Heddesheim FDP-Kandidaten zur Gemeinderatswahl erläutern ihre Ziele / Digitalisierung beschleunigen und Bürger häufiger einbeziehen

„Man kann von Ideen Anderer lernen“

„Der anstehende Wechsel wird dem Gemeinderat guttun“, sagt Simon Jarke, Spitzenkandidat der Heddesheimer FDP zur Gemeinderatswahl. Da etliche langjährige Räte nicht mehr antreten, werde es viele neue Gesichter geben. Zu diesen wollen neben ihm auch Tobias Köber (Platz 2) und Thomas Blaue (Platz 4) von der FDP-Liste gehören. Was sie erreichen möchten, erklären sie im „MM“-Gespräch.

Digitalisierung: Eine noch bürgerfreundlichere und zugleich effizientere Verwaltung steht für Jarke beim Thema Digitalisierung ganz oben auf der Agenda: „Eine PDF-Datei ausdrucken, unterschreiben und aufs Rathaus zu tragen, ist nicht zukunftsorientiert.“ Auch die Verwaltung profitiere, wenn sie Formulare nicht mehr abtippen müsse. Deshalb gelte es, die Digitalisierungsstrategie beschleunigt umzusetzen. Weitere Chancen könnten sich daraus auch für Gewerbebetriebe ergeben. Köber führt als relativ leicht umzusetzendes Beispiel ein überarbeitetes elektronisches Branchenverzeichnis an, das Firmen nicht nur alphabetisch auflistet. „Das geht ansprechender und auch inhaltlicher“, ist er sich sicher.

Klimawandel: Schneller vorankommen wollen die FDP-Kandidaten auch beim Klimakonzept der Gemeinde. „In den nächsten zehn Jahren ein Viertel CO2 gegenüber 2010 einsparen, ist nicht ambitioniert genug“, wünscht sich Jarke ehrgeizigere Ziele für den gesamten Ort. Dafür gelte es, „eine breite Diskussion“ mit allen Beteiligten aufzulegen. Schließlich verantworte die Kommune mit ihren Liegenschaften selbst nur etwa zwei Prozent der Treibhausgasemissionen in Heddesheim. Der Rest entfällt auf private Haushalte, Verkehr und Gewerbebetriebe.
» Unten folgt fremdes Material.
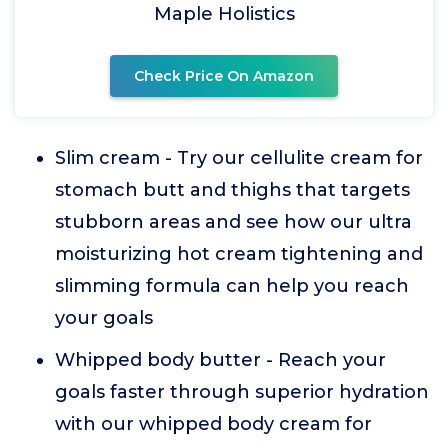
Maple Holistics
Check Price On Amazon
Slim cream - Try our cellulite cream for
stomach butt and thighs that targets
stubborn areas and see how our ultra
moisturizing hot cream tightening and
slimming formula can help you reach
your goals
Whipped body butter - Reach your
goals faster through superior hydration
with our whipped body cream for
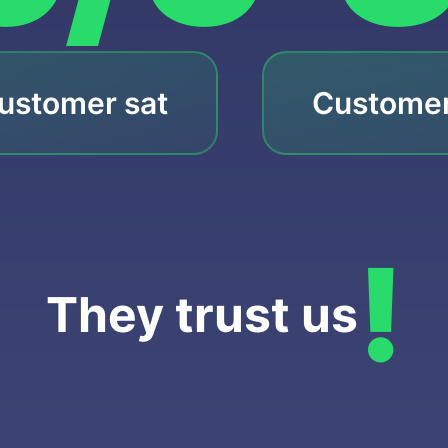
ustomer sat
Customer
!
They trust us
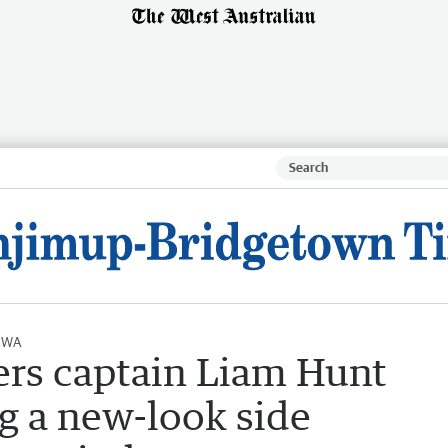
l WA
rs captain Liam Hunt
ng a new-look side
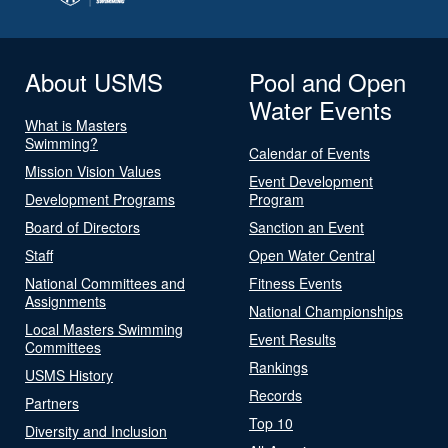
About USMS
Pool and Open
Water Events
What is Masters
Swimming?
Calendar of Events
Mission Vision Values
Event Development
Development Programs
Program
Board of Directors
Sanction an Event
Staff
Open Water Central
National Committees and
Fitness Events
Assignments
National Championships
Local Masters Swimming
Event Results
Committees
Rankings
USMS History
Records
Partners
Top 10
Diversity and Inclusion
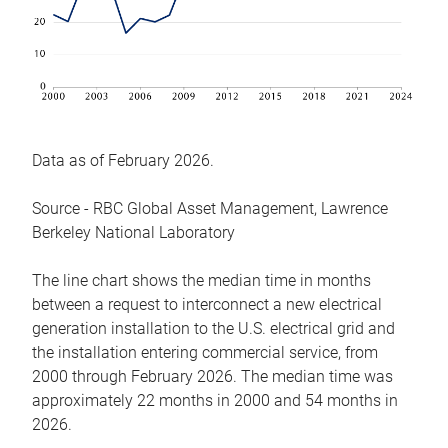
Data as of February 2026.
Source - RBC Global Asset Management, Lawrence
Berkeley National Laboratory
The line chart shows the median time in months
between a request to interconnect a new electrical
generation installation to the U.S. electrical grid and
the installation entering commercial service, from
2000 through February 2026. The median time was
approximately 22 months in 2000 and 54 months in
2026.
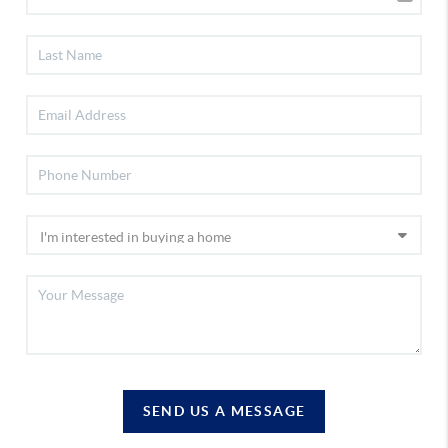
SEND US A MESSAGE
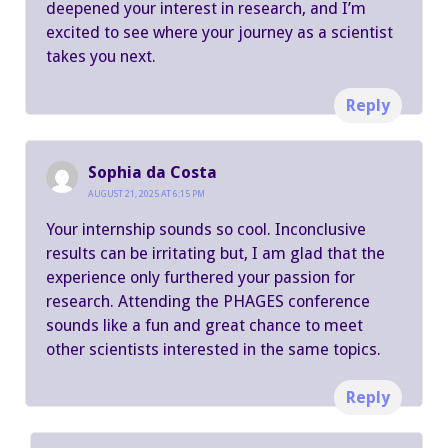
deepened your interest in research, and I’m
excited to see where your journey as a scientist
takes you next.
Reply
Sophia da Costa
AUGUST 21, 2025 AT 6:15 PM
Your internship sounds so cool. Inconclusive
results can be irritating but, I am glad that the
experience only furthered your passion for
research. Attending the PHAGES conference
sounds like a fun and great chance to meet
other scientists interested in the same topics.
Reply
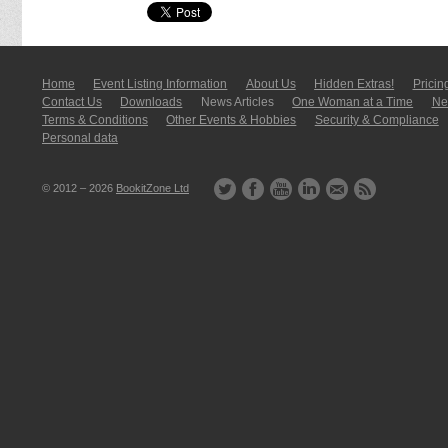
Home
Event Listing In­for­mati­on
About Us
Hidden Extras!
Pricin
Contact Us
Downloads
News Articles
One Woman at a Time
New
Terms & Conditions
Other Events & Hobbies
Security & Compliance
Personal data
© 2012 – 2026
BookitZone Ltd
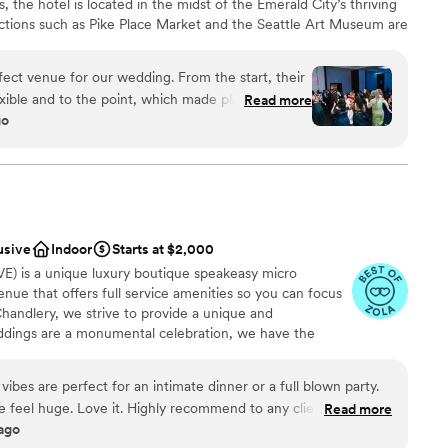
s, the hotel is located in the midst of the Emerald City’s thriving
lable
 Overall, we were super happy
actions such as Pike Place Market and the Seattle Art Museum are
options
thinSodo was a great venue with great staff for a
e-catching décor and contemporary vibes, we are sure to wow
ooking for something nontraditional
f” wedding. They have a TON of experienced vendor
al dinner to your reception, we will provide the perfect
ect venue for our wedding. From the start, their
 of tips and support along the way.
”
 special day.
xible and to the point, which made planning a
Read more
go
of space and package deals, and the seating and
e day, Kiki and the team made sure everything
am on-site
ought us cocktail hour appetizers to our room so
ist
peace before the reception. The stylish rooms
ound
and the big window behind us during the
 photos. We loved all the indoor and outdoor
ooking for something nontraditional
usive
Indoor
Starts at $2,000
oments. Everyone at the W was so kind and
r small guest lists
E) is a unique luxury boutique speakeasy micro
bsolutely top-notch. We couldn't have asked for a
ble
ue that offers full service amenities so you can focus
 day!
”
handlery, we strive to provide a unique and
ddings are a monumental celebration, we have the
 your vision a reality.
vibes are perfect for an intimate dinner or a full blown party.
e feel huge. Love it. Highly recommend to any clients and
Read more
ound
 ago
anup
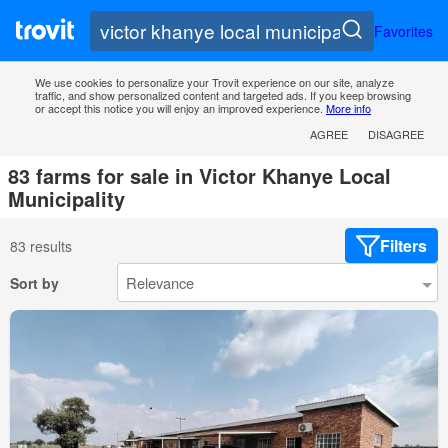
Favorites
We use cookies to personalize your Trovit experience on our site, analyze
traffic, and show personalized content and targeted ads. If you keep browsing
or accept this notice you will enjoy an improved experience.
More info
AGREE
DISAGREE
83 farms for sale in Victor Khanye Local
Municipality
Filters
83 results
Sort by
Meinungsvielfalt: Beispiele, wie die Ideen Vieler zu guten Ergebnissen führen können, sieht Köber in den Bürgerbeteiligungen zum Leitbild und zur Digitalisierungsstrategie. „Das muss man natürlich nicht bei jedem Thema machen“, räumt er ein: „Aber öfter bei Maßnahmen, die alle Bürger betreffen.“ Konkret könnte dies etwa die Priorisierung der Digitalisierung sein – also die Frage, was die Kommune als Erstes angehen sollte. Denkbar sei dies aber auch bei der Gestaltung der Freizeitangebote. „Vielleicht könnte man ein Gremium schaffen, dass regelmäßig, zum Beispiel zwei mal jährlich, zu kommunalen Themen tagt“, schlägt er vor. Die Idee eines „Bürgerhaushalts“, in den die Einwohner wie in Edingen-Neckarhausen Vorschläge einbringen können, finden die drei Kandidaten reizvoll: „Man kann von den Ideen Anderer lernen und sieht Themen, die sonst vielleicht nicht so im Fokus stehen.“ Entsprechend denken die drei auch über einen ortspolitischen Stammtisch oder regelmäßige Sprechstunden für Bürger nach. „Die Hemmschwelle für den Austausch muss dabei niedrig sein“, betont Jarke: „Auch das kann über die Digitalisierung vorangebracht werden.“ Generell findet Blaue, dass es im Gemeinderat Nachholbedarf gibt, was die Meinungsvielfalt betrifft: „Ich vermisse die Diskussion.“

Verkehr: „Die Umgehungsstraße kommt oder sie kommt nicht“, verweist Blaue auf die Tatsache, dass der Gemeinderat hier keine Einflussmöglichkeiten hat. Stattdessen sollte sich das Gremium solchen Themen zuwenden, die noch eigene Gestaltungsmöglichkeiten bergen und den Bürgern ebenfalls auf den Nägeln brennen. „Die Ampelschaltung an der Rathauskreuzung ist eine Farce“, sagt er zum Beispiel: „Da kommt kein Fußgänger bei Grün über die Straße.“ Zur innerörtlichen Verkehrsentlastung bringt Jarke so genannte Bürgerbusse ins Spiel, die als Verein mit ehrenamtlichen Fahrern in der Nische zwischen ÖPNV und Individualverkehr agieren, wie er erklärt: „Sie könnten zum Beispiel Senioren zum Einkaufen oder Kinder zum Sporttraining bringen.“ Darüber hinaus müsse weiter mit kleineren Maßnahmen versucht werden, eine Verkehrsberuhigung zu erreichen.